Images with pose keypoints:
+++

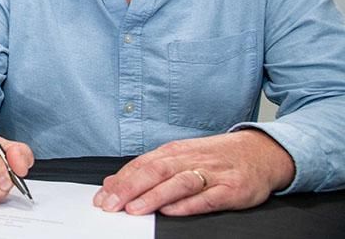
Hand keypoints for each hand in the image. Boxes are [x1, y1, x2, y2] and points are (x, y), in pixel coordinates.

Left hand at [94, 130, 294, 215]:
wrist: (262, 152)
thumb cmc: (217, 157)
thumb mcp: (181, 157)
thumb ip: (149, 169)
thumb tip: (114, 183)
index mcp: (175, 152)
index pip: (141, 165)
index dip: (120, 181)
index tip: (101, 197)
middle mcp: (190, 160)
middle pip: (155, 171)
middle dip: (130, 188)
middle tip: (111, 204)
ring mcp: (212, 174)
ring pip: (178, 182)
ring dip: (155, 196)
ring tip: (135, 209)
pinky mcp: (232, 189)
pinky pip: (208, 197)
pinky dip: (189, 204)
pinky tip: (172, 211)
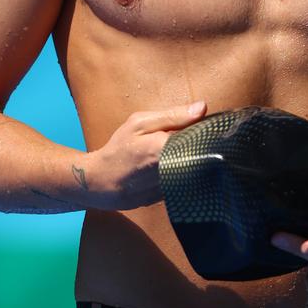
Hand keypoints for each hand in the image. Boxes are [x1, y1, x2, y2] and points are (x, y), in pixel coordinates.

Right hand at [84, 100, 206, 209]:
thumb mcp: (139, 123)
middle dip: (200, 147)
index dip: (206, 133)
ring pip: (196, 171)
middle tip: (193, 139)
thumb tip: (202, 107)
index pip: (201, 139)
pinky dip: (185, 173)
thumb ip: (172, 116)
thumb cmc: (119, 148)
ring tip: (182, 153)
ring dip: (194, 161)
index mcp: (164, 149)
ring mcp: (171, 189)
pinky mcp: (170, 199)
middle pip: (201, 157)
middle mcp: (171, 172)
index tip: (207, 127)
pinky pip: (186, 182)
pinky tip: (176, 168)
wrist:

+++

Assignment:
Return only the line with "ring tip: (135, 209)" and the lines after it up to the end of the records, exact and free of pictures.

Task response:
ring tip: (135, 209)
pinky mcp: (232, 189)
pinky pip: (208, 197)
pinky dip: (189, 204)
pinky tip: (172, 211)
Hand keypoints for each hand in the image. Boxes are [x1, y1, x2, y2] and points are (x, y), in pixel coordinates.

Right hand at [84, 100, 206, 209]:
thumb mcp: (139, 123)
middle dip: (200, 147)
index dip: (206, 133)
ring pip: (196, 171)
middle tip: (193, 139)
thumb tip: (202, 107)
index pip: (201, 139)
pinky dip: (185, 173)
thumb ip: (172, 116)
thumb cmc: (119, 148)
ring tip: (182, 153)
ring dip: (194, 161)
index mcp: (164, 149)
ring mcp: (171, 189)
pinky mcp: (170, 199)
middle pip: (201, 157)
middle mcp: (171, 172)
index tip: (207, 127)
pinky pip: (186, 182)
pinky tip: (176, 168)
wrist:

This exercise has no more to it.